そんな中、昨日、ダイムラー・ベンツの人と世間話をしていて、少し気が晴れた。「そういえば、お宅の会社は、ハイテク作業車を20台も寄付してくださったんですってね」と私。 新聞で読んだのだが、瓦礫の上でもガンガン走る「ウニモグ」4台、ショベルやクレーンを取り付けられるトラック「ゼトロス」8台など、優れモノがすでに日本に到着しているらしい。「社員の間で寄付も集めているよ。先週、50万ユーロ近くになっていた」ということだが、嬉しい話だ。しっかり集めてほしい。
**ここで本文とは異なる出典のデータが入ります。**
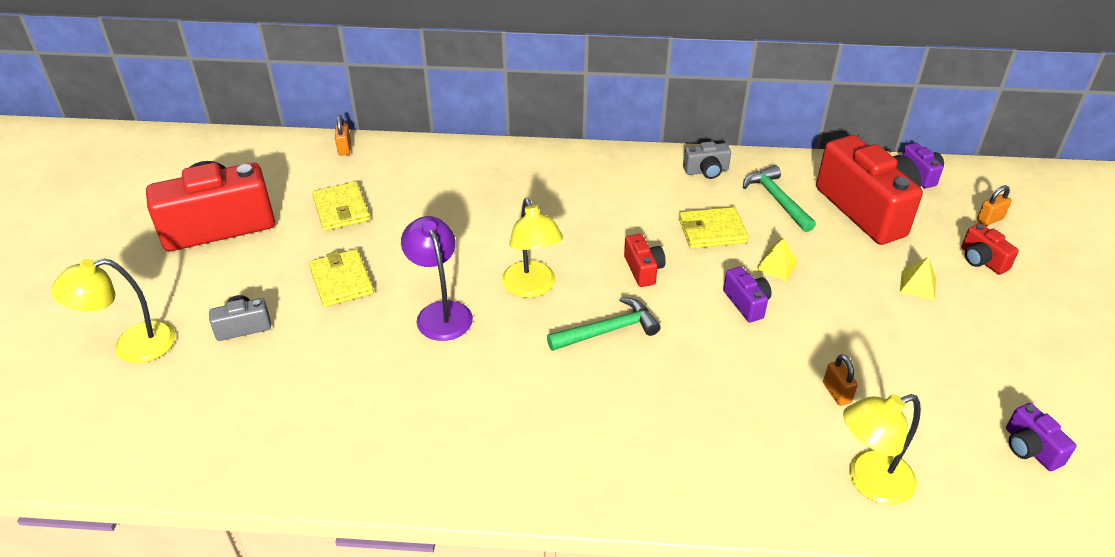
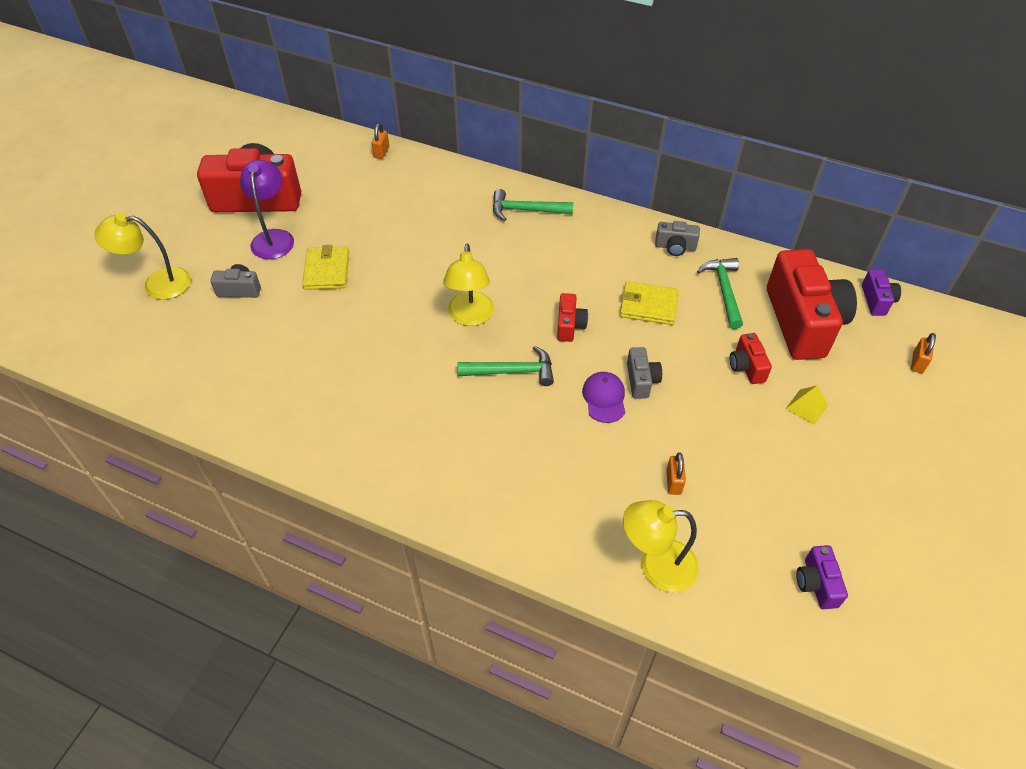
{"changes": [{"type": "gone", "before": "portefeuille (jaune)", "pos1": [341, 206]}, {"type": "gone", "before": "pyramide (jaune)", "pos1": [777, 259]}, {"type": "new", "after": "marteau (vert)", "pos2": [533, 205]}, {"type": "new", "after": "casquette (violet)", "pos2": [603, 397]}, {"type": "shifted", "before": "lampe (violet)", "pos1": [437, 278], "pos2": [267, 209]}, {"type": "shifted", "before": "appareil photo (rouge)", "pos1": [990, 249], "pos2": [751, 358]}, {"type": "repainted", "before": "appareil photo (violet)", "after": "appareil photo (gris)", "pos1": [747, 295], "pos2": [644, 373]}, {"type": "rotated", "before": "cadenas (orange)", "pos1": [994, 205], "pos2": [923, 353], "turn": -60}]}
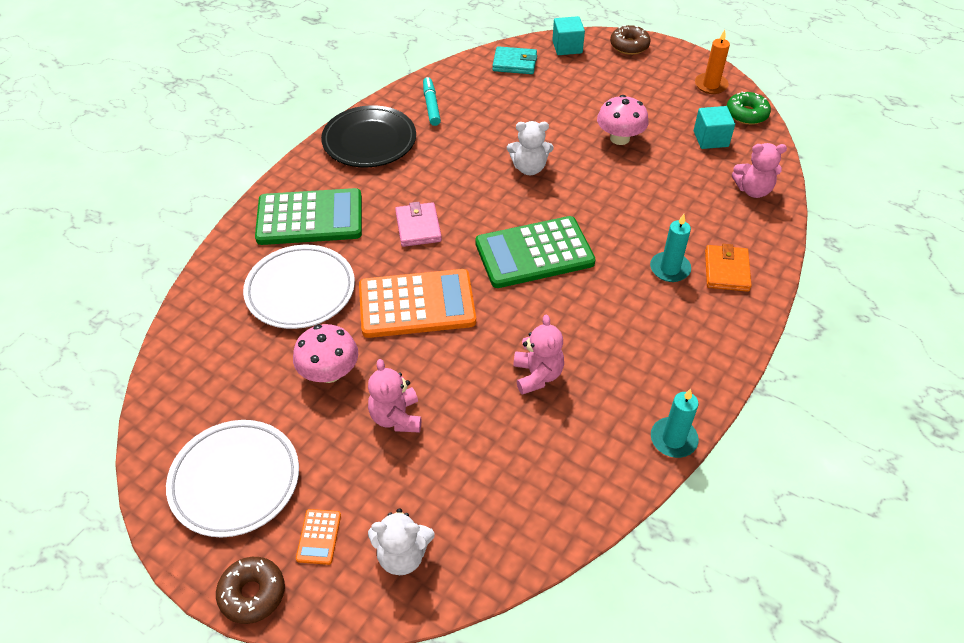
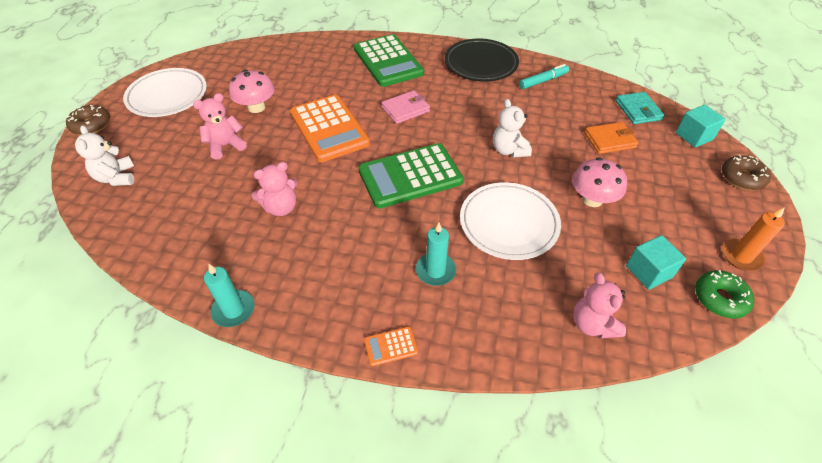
{"changes": [{"type": "shifted", "before": "assiette (blanc)", "pos1": [299, 287], "pos2": [510, 221]}, {"type": "shifted", "before": "calculatrice (orange)", "pos1": [318, 537], "pos2": [391, 346]}, {"type": "shifted", "before": "portefeuille (orange)", "pos1": [728, 268], "pos2": [612, 138]}, {"type": "rotated", "before": "calculatrice (vert)", "pos1": [535, 252], "pos2": [410, 176], "turn": -75}]}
「いやあ、それにしても、福島原発のおかげでドイツの原子力政策が180度方向転換した。あの事故なしには、こんなに早く原発廃止の方向にはいかなかっただろうね」と彼。3月27日に行われた我が州バーデン・ヴュルテンベルクの州議会選挙では、原発反対を唱えていた緑の党が突然票を伸ばし、50年以上続いていたCDU(キリスト教民主同盟)の政権を覆してしまった。(CDUは得票数は第一位だったが、二位の緑の党と三位のSPD社民党が連立して、CDUから政権を奪った)。そんなわけで、緑の党の支持者である彼は大喜びなのだ。しかも、今年はまだベルリン、ブレーメン、そして、メクレンブルク‐フォーポメルン州(メルケル首相の選挙区)と大事な地方選挙が続くので、この調子でいくと、ドイツの政治地図は、フクシマの負の力で左寄りに塗り替えられる可能性も捨てきれない。

私は原発推進派ではないが、フクシマ後の緑の党のはしゃぎようは、いくら彼らが30年来原発廃止に力を注いできたからと言っても、少々目に余った。それに、私はメルケル首相のファンなので、今回の一連のことで、彼女の力が弱まってしまうのは残念でならない。ドイツ在住の日本人にとって、これからもまだまだ憂鬱の日々は続きそうだ。